TEXTE À LIRE:
Il était parti de Saxe avec quarante-cinq mille combattants ; Levenhaupt en avait amené plus de seize mille de Livonie ; rien ne restait de toute cette armée florissante ; et d’une nombreuse artillerie perdue dans ses marches, enterrée dans des marais, il n’avait conservé que dix-huit canons de fonte, deux obus, et douze mortiers. C’était avec ces faibles armes qu’il avait entrepris le siége de Pultava, et qu’il avait attaqué une armée pourvue d’une artillerie formidable : aussi l’accuse-t-on d’avoir montré, depuis son départ d’Allemagne, plus de valeur que de prudence. Il n’y eut de morts du côté des Russes que cinquante-deux officiers et douze cent quatre-vingt-treize soldats : c’est une preuve que leur disposition était meilleure que celle de Charles, et que leur feu fut infiniment supérieur.

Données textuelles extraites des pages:
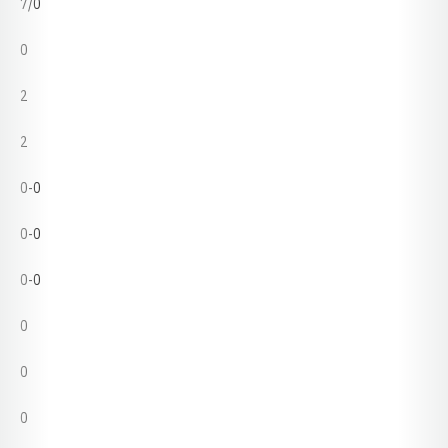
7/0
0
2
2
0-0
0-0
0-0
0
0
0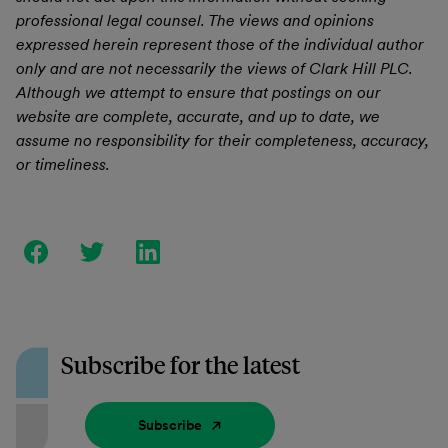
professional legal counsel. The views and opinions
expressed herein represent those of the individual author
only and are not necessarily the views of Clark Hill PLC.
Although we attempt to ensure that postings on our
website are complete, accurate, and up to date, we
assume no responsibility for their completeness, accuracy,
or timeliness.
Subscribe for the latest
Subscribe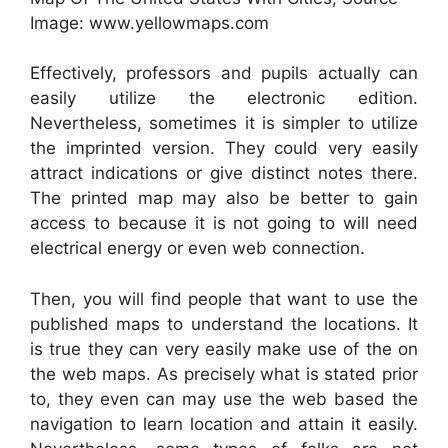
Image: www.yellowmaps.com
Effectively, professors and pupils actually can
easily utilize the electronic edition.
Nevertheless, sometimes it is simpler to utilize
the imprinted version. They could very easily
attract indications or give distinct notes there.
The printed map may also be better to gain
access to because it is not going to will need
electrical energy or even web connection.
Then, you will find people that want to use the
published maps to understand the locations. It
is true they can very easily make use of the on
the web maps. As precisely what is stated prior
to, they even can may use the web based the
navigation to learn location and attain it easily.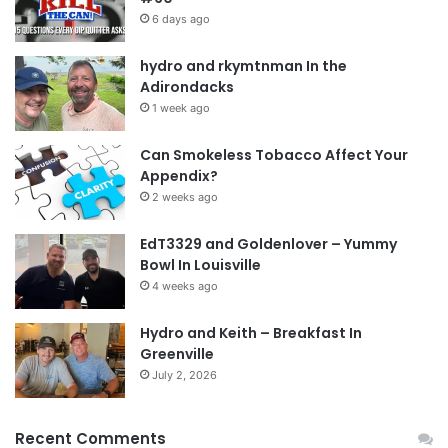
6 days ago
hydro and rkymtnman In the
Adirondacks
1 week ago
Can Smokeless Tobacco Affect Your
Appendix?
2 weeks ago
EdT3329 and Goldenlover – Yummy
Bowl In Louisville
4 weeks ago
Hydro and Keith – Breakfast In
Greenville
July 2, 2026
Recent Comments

CONSIGNE: Recopiez fidèlement le texte sur l'armée de Charles à Pultava, depuis « Il était parti » jusqu'à « fut infiniment supérieur. » inclus. Ce matériel n'a aucun lien avec le texte à lire.

CORRIGÉ:
Il était parti de Saxe avec quarante-cinq mille combattants ; Levenhaupt en avait amené plus de seize mille de Livonie ; rien ne restait de toute cette armée florissante ; et d’une nombreuse artillerie perdue dans ses marches, enterrée dans des marais, il n’avait conservé que dix-huit canons de fonte, deux obus, et douze mortiers. C’était avec ces faibles armes qu’il avait entrepris le siége de Pultava, et qu’il avait attaqué une armée pourvue d’une artillerie formidable : aussi l’accuse-t-on d’avoir montré, depuis son départ d’Allemagne, plus de valeur que de prudence. Il n’y eut de morts du côté des Russes que cinquante-deux officiers et douze cent quatre-vingt-treize soldats : c’est une preuve que leur disposition était meilleure que celle de Charles, et que leur feu fut infiniment supérieur.